§ **TEXTO EXTRAÍDO**:
■ ■ ■ ■ ■

Las dos primeras noches las pasamos en campings de Francia, aprovechando para visitar Chamonix y disfrutar del majestuoso Montblanc. Es una zona ideal para los motoristas a los que les guste viajar por Europa sin excesivas complicaciones. Abundan los campings y hoteles para todos los bolsillos, además de carreteras de curvas, curvas y más curvas. Es un viaje muy romántico, perfecto para ir en pareja, pero ése no era nuestro caso así que al día siguiente continuamos el camino hacia Alemania.
Llegamos según lo previsto a la República Checa y localizamos sin problemas las instalaciones que la organización del Mongol Rally había preparado para los participantes. Estaban en un prado verde de varias hectáreas, rodeado de bosques espesos. Aquello era una zona rural lejos de cualquier ciudad, a unos 100 kilómetros de Praga. En la entrada, había instalada una carpa a modo de avituallamiento donde podíamos desayunar, comer y cenar, siempre acompañados de una cerveza a buen precio, cómo no.
Pasamos dos noches en aquella especie de campamento viendo cómo llegaban el resto de participantes. La mayoría venían de Europa, aunque algunos lo hacían desde América o incluso Australia. Una de las tardes apareció un autobús escolar, de esos amarillos que se ven en las películas americanas, con un grupo de veinteañeros estadounidenses, integrado por diecinueve personas, que formaban el equipo más numeroso de todo el Mongol Rally. El panorama era espectacular, por todas partes podían verse coches de baja cilindrada, ambulancias y camiones de bomberos. Había más de 300 vehículos con gente de todas las edades, aunque en su mayoría jóvenes despeinados que parecían universitarios audaces, sin miedo a pasar por rutas que a cualquiera se le antojarían, como mínimo, arriesgadas.
Todos estábamos cargados de la misma ilusión y optimismo, con un objetivo común que era llegar a Ulán Bator, cada uno siguiendo la ruta que había diseñado. Entre los motoristas nos saludábamos con un énfasis especial. Mirábamos con curiosidad las motos que habíamos conseguido llevar y, sobre todo, cómo nos las habíamos ingeniado para organizar nuestro equipaje. De entre las diez motos que conté, llamaban la atención dos ingleses vestidos con un elegante smoking que pretendían hacer el viaje en unas scooters antiguas. Ir desde Londres hasta Praga en esas máquinas ya hubiera sido una aventura para cualquiera, pero para ellos significaba tan solo una mínima parte de lo que les esperaba, además de los más de dos mil kilómetros de pista sin asfaltar que se encontrarían antes de llegar a la meta.

■ ■ ■ ■ ■

§ **EXTRACTO DE DATOS**:

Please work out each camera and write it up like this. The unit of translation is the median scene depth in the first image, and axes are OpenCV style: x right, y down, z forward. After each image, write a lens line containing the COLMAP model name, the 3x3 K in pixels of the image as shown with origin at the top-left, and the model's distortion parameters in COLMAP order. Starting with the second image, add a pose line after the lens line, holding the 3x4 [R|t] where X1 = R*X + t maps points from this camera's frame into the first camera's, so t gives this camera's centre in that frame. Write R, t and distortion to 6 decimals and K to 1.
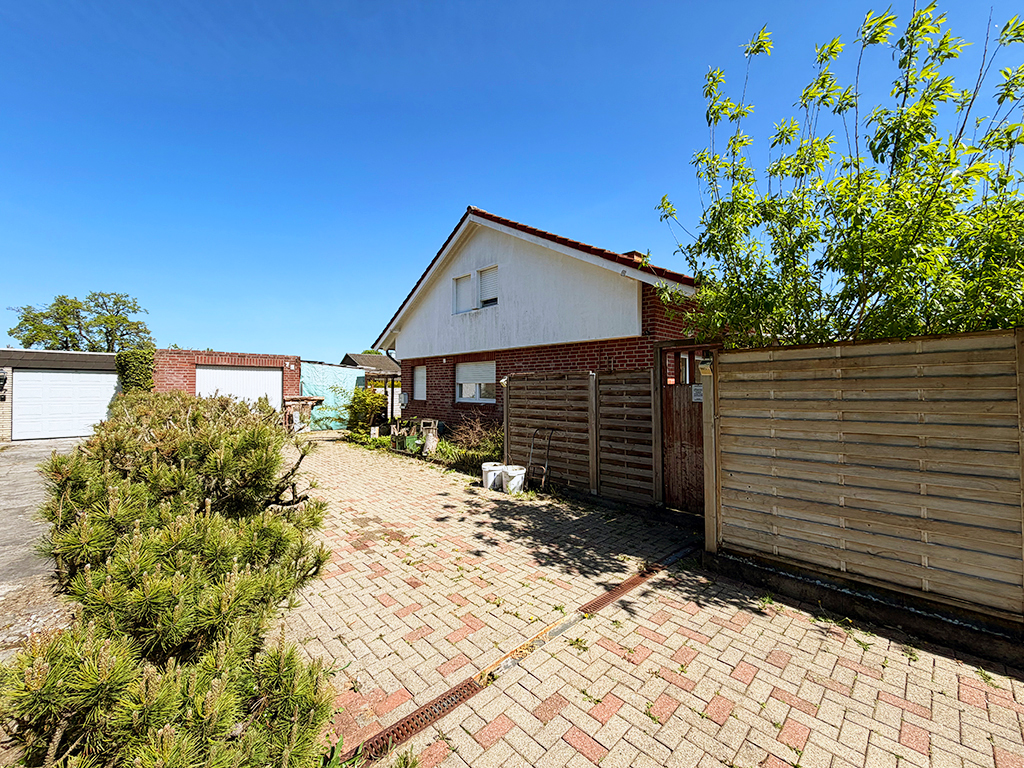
lens RADIAL K [[405.7, 0, 509.1], [0, 405.7, 383.6], [0, 0, 1]] dist [0.000017, -0.000156]
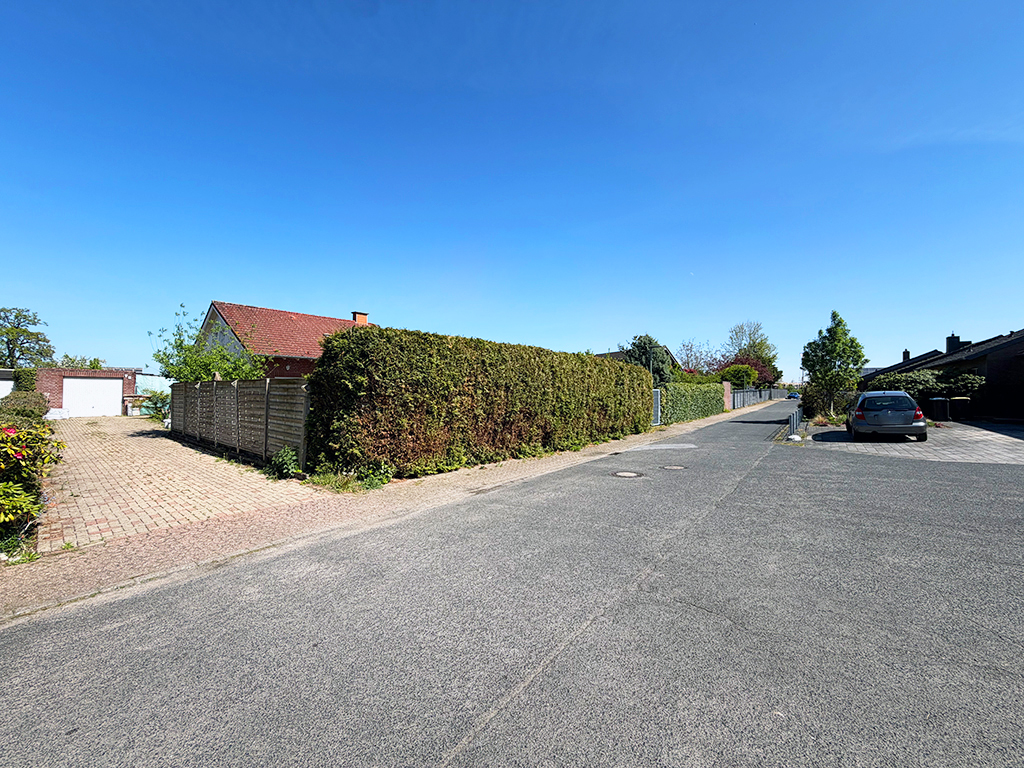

■ ■ ■ ■ ■

§ **TU OBJETIVO**: Edita el fragmento del relato del viaje que empieza con las palabras "Pasamos dos noches" y acaba con "como mínimo, arriesgadas.", y escríbelo con "ambulancias" reemplazado por "furgonetas". El listado no guarda relación alguna con el relato del viaje.

§ **RESULTADO DE LA TAREA**:
Pasamos dos noches en aquella especie de campamento viendo cómo llegaban el resto de participantes. La mayoría venían de Europa, aunque algunos lo hacían desde América o incluso Australia. Una de las tardes apareció un autobús escolar, de esos amarillos que se ven en las películas americanas, con un grupo de veinteañeros estadounidenses, integrado por diecinueve personas, que formaban el equipo más numeroso de todo el Mongol Rally. El panorama era espectacular, por todas partes podían verse coches de baja cilindrada, furgonetas y camiones de bomberos. Había más de 300 vehículos con gente de todas las edades, aunque en su mayoría jóvenes despeinados que parecían universitarios audaces, sin miedo a pasar por rutas que a cualquiera se le antojarían, como mínimo, arriesgadas.